## start PASSAGE TO READ
In 2007, work was begun on a $5.26 billion project to expand the Panama Canal. This project was undertaken essentially for two reasons. First, the existing Canal was nearing its maximum operating capacity. Second, many of today's ships are too big to go through the existing Canal and so a larger Canal is needed to accommodate such ships.
The original Canal has two lanes, each with its own set of locks. The expansion project involves creating a third lane with its own set of locks.
While the original lanes have three locks (Gatun, Pedro Miguel, and Miraflores), the new lane will have two locks. One will be located east of the Gatun Locks while the other will be southwest of the Miraflores Locks.
The new locks will be larger than the original locks. They will be able to accommodate ships three times the size of today's Panamax ships. Because the new chambers will be wider, tug boats will be used to maneuver the ships within the chambers instead of mules.
## end PASSAGE TO READ
* GIVEN EXERCISE *
Using the Panama Canal expansion passage, explain in one to three sentences why ships in the new locks will be maneuvered by tug boats instead of mules.
## start DATA EXCERPTS
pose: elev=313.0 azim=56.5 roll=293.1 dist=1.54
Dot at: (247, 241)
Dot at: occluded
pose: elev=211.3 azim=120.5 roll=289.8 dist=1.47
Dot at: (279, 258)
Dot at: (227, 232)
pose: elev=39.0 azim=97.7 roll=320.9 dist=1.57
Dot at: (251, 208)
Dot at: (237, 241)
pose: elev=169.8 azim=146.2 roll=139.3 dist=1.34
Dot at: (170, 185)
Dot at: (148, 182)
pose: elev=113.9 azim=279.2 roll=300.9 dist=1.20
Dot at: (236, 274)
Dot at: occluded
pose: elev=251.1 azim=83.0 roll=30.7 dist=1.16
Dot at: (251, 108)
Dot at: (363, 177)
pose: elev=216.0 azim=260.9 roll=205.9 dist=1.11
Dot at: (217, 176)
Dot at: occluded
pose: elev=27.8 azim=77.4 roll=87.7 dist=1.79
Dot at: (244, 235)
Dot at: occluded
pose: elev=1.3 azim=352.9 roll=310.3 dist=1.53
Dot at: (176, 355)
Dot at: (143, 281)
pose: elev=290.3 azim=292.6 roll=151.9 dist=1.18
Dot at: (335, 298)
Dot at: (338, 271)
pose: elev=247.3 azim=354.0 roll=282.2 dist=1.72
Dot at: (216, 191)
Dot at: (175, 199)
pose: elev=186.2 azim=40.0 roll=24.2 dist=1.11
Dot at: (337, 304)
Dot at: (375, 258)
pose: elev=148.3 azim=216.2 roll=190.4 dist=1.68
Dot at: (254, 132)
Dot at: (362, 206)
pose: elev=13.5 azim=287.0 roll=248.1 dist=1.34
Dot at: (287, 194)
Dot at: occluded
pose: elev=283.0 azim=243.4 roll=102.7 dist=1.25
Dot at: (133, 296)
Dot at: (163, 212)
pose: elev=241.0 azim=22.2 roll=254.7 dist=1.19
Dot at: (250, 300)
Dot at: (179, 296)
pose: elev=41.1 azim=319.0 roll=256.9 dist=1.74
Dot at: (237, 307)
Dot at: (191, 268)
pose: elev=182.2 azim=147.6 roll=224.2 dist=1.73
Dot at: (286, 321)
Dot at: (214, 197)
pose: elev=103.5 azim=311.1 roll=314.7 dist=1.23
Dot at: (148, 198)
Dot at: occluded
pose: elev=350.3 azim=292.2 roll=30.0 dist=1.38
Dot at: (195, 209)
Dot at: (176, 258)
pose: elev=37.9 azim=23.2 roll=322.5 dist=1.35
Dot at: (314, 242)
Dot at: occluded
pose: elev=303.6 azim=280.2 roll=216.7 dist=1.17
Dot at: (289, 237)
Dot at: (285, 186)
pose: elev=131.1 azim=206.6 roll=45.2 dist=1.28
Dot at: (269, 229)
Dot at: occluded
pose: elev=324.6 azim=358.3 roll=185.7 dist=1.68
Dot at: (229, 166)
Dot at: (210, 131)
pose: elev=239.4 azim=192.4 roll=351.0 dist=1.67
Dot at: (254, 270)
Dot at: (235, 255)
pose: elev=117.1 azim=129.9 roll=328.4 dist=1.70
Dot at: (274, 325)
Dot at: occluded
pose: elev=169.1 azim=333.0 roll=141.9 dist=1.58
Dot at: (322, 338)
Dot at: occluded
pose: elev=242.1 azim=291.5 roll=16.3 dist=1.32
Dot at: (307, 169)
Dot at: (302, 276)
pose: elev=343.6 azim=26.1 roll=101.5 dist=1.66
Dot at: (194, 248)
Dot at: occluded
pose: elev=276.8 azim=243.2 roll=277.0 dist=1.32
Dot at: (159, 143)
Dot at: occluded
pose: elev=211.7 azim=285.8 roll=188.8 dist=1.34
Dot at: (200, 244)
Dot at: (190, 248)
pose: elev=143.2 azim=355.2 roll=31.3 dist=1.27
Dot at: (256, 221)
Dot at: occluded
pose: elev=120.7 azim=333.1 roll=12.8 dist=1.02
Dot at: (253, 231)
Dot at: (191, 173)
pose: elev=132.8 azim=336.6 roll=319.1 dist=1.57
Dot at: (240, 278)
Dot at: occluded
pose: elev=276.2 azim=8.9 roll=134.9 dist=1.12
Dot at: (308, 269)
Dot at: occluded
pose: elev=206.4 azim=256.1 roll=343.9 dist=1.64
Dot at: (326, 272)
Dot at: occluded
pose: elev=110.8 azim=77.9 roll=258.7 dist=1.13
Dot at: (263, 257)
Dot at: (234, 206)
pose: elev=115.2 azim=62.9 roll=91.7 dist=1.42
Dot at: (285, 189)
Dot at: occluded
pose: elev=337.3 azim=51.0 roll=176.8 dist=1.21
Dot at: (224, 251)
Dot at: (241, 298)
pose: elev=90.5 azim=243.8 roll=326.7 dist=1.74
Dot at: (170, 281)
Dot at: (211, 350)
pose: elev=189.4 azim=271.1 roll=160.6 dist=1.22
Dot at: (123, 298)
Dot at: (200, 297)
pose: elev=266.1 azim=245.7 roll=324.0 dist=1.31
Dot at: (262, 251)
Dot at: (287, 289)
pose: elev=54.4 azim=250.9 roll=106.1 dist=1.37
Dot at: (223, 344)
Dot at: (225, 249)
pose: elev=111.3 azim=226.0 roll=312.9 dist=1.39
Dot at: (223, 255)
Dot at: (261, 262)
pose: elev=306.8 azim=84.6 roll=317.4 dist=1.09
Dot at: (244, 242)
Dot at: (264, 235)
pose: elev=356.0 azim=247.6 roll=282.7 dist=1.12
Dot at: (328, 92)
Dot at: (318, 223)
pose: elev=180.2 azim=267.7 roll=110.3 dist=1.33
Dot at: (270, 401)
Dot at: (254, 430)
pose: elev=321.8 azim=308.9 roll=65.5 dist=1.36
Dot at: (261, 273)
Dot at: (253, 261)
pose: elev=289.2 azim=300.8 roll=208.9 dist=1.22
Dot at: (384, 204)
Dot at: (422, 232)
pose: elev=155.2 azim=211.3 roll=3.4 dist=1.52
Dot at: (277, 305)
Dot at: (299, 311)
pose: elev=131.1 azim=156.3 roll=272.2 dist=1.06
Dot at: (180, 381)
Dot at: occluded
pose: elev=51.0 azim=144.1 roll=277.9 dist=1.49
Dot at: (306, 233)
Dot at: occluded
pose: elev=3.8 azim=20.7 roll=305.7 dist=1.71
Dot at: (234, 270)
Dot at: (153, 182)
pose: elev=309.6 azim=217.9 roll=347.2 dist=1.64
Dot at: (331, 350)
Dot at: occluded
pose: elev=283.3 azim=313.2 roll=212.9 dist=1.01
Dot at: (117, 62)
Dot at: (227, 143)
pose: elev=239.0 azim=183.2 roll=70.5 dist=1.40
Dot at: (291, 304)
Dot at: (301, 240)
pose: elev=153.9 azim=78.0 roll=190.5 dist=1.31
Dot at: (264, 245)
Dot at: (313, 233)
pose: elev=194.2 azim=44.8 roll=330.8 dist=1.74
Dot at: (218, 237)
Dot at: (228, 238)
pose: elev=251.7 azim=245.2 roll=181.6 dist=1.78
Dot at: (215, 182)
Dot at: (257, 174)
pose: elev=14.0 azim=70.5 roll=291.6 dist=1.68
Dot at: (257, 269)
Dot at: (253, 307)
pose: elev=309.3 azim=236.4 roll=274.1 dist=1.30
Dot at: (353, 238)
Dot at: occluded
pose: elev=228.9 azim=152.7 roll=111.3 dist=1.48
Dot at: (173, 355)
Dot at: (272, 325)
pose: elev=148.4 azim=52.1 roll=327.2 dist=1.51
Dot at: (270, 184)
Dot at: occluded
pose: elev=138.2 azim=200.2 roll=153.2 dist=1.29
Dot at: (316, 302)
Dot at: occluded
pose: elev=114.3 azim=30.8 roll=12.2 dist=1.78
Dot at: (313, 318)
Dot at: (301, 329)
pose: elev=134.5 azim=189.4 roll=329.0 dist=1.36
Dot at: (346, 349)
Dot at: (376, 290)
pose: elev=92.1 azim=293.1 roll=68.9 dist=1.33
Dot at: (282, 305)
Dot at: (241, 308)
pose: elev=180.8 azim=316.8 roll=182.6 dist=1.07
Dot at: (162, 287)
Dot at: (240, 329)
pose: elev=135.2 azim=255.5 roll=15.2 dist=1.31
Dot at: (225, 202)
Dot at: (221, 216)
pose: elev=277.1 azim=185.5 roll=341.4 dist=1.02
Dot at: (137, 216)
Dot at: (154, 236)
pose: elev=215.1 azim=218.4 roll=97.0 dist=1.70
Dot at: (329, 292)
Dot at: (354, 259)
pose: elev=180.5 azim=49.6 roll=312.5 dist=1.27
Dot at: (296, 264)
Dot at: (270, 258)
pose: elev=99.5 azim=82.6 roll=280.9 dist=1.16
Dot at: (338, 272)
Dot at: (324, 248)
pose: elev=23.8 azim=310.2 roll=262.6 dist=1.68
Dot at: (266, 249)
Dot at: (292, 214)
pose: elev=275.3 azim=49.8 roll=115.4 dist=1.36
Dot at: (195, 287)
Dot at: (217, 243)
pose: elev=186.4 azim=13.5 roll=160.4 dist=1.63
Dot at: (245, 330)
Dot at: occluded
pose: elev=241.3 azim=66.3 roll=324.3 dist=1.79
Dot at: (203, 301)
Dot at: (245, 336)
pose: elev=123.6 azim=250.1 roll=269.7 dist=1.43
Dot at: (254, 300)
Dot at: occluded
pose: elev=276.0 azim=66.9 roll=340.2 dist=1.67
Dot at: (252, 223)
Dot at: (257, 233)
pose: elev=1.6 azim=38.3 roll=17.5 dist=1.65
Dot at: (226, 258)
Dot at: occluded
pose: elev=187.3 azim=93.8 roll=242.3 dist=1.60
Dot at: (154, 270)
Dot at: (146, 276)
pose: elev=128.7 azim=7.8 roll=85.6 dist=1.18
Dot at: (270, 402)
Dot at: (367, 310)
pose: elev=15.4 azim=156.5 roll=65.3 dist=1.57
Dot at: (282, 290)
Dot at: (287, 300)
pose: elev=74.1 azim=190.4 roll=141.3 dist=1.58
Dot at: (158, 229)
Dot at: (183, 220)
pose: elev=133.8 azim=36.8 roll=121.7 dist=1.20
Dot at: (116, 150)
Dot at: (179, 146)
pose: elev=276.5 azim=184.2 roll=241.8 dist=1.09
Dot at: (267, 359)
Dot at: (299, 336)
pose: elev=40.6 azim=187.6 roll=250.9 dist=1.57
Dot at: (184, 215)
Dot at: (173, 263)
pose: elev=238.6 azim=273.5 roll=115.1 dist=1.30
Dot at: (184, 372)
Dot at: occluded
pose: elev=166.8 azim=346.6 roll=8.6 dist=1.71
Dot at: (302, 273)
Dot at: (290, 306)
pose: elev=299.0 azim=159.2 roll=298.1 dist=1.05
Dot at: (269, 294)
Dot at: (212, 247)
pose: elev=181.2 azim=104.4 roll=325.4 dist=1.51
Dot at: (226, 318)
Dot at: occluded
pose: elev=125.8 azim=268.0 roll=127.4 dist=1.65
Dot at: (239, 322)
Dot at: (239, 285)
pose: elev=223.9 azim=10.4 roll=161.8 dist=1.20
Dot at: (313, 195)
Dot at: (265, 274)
## end DATA EXCERPTS
* FINAL RESULT *
The new lock chambers will be wider than the original ones. Because of that, tug boats will be used to maneuver ships within them in place of mules.